**Problem**
Extract every line of text from the listing below verbatim, leaving out the pictures.
*** Data provided ***
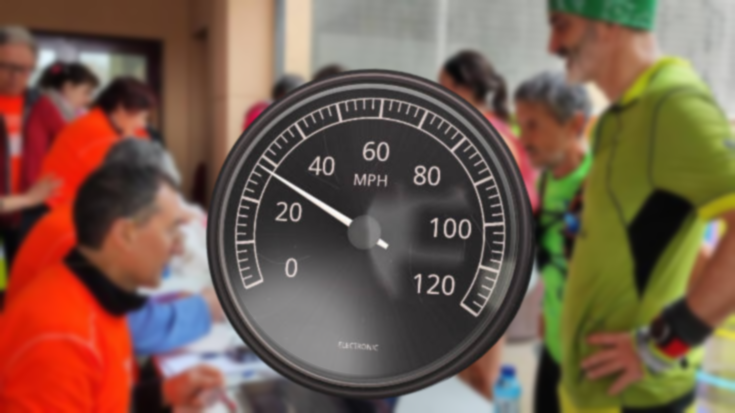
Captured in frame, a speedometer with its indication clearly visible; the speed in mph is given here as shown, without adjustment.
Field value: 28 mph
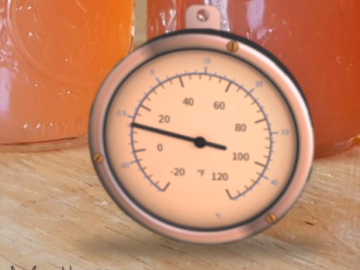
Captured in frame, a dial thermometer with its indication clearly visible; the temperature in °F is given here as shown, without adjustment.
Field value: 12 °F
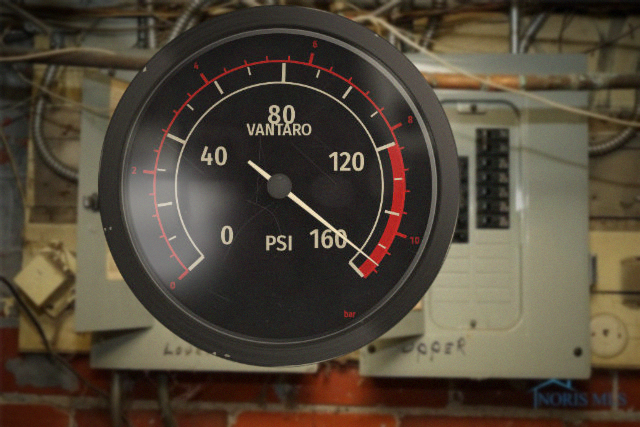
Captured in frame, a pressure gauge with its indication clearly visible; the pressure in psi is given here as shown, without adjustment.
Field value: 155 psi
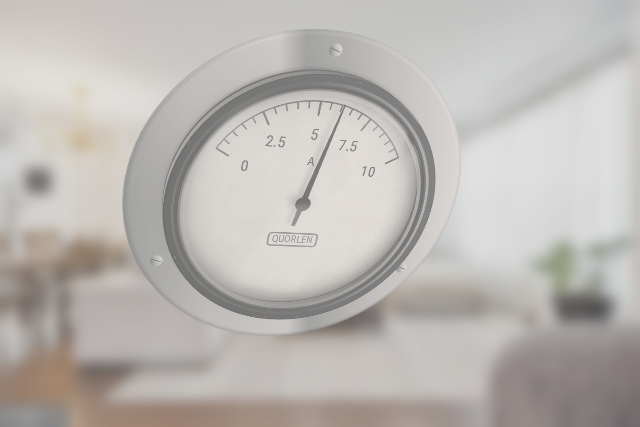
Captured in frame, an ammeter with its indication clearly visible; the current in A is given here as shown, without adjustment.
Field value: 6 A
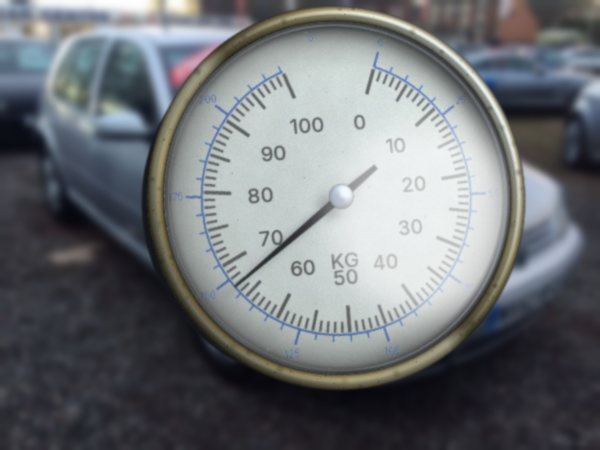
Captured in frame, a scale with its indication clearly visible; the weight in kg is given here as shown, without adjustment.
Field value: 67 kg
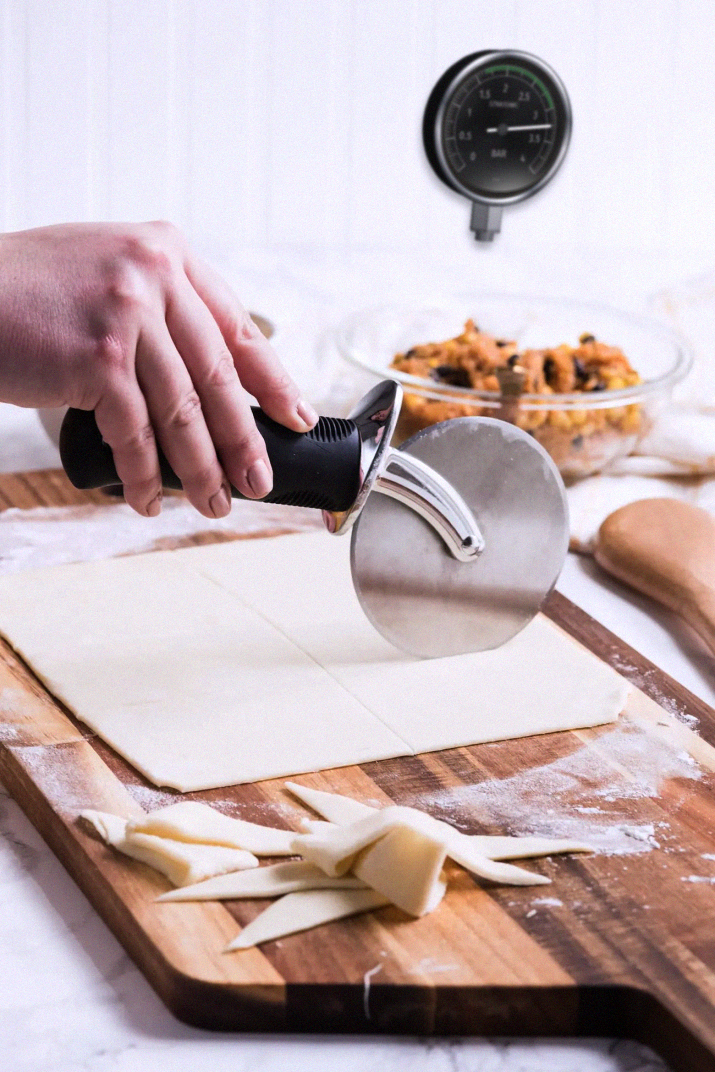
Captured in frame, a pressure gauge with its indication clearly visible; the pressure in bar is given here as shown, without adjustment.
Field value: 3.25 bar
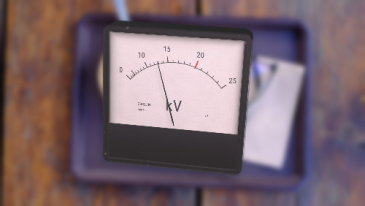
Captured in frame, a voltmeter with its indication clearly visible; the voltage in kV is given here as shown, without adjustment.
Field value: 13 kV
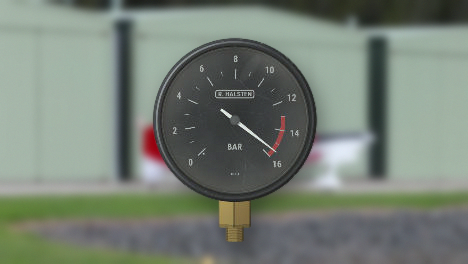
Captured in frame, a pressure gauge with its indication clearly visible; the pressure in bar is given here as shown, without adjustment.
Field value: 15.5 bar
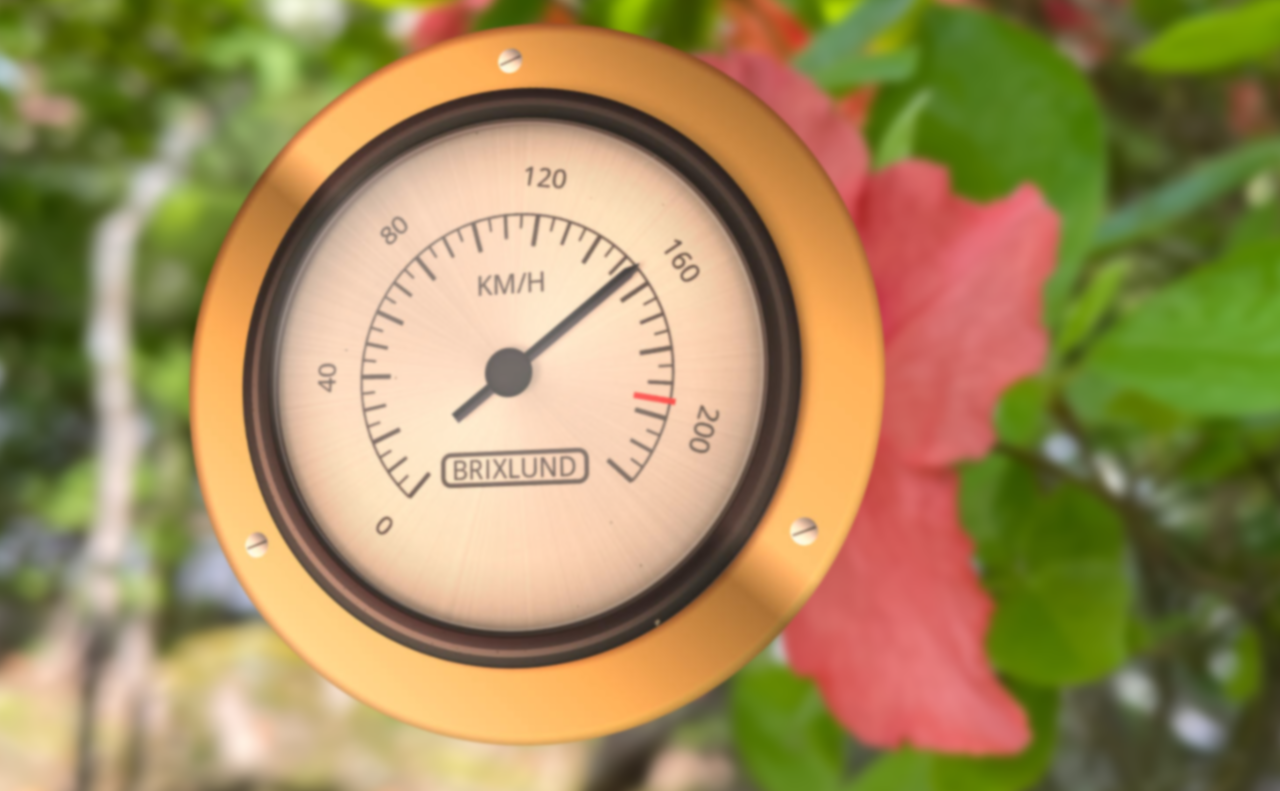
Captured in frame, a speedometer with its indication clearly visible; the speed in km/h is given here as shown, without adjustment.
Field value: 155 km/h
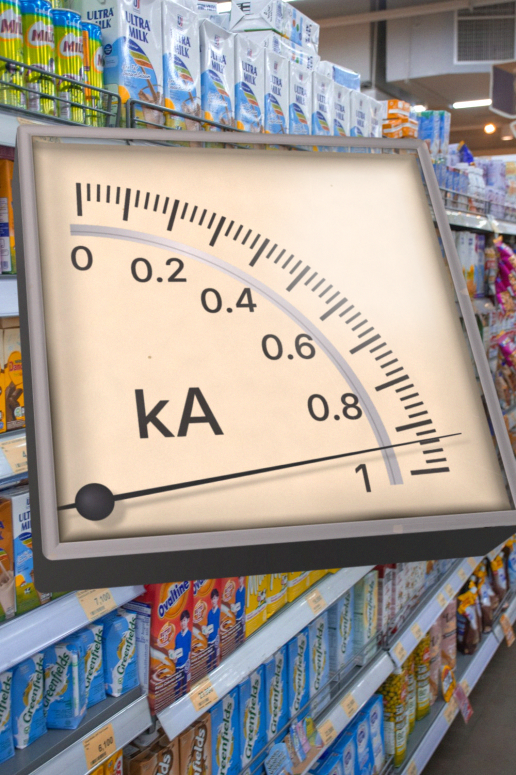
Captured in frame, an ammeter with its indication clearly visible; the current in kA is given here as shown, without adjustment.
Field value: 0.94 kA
*** End of Data provided ***
**Exercise solution**
Captured in frame, a speedometer with its indication clearly visible; the speed in mph is given here as shown, without adjustment.
Field value: 28 mph
Captured in frame, a dial thermometer with its indication clearly visible; the temperature in °F is given here as shown, without adjustment.
Field value: 12 °F
Captured in frame, a pressure gauge with its indication clearly visible; the pressure in psi is given here as shown, without adjustment.
Field value: 155 psi
Captured in frame, an ammeter with its indication clearly visible; the current in A is given here as shown, without adjustment.
Field value: 6 A
Captured in frame, a scale with its indication clearly visible; the weight in kg is given here as shown, without adjustment.
Field value: 67 kg
Captured in frame, a pressure gauge with its indication clearly visible; the pressure in bar is given here as shown, without adjustment.
Field value: 3.25 bar
Captured in frame, a voltmeter with its indication clearly visible; the voltage in kV is given here as shown, without adjustment.
Field value: 13 kV
Captured in frame, a pressure gauge with its indication clearly visible; the pressure in bar is given here as shown, without adjustment.
Field value: 15.5 bar
Captured in frame, a speedometer with its indication clearly visible; the speed in km/h is given here as shown, without adjustment.
Field value: 155 km/h
Captured in frame, an ammeter with its indication clearly visible; the current in kA is given here as shown, without adjustment.
Field value: 0.94 kA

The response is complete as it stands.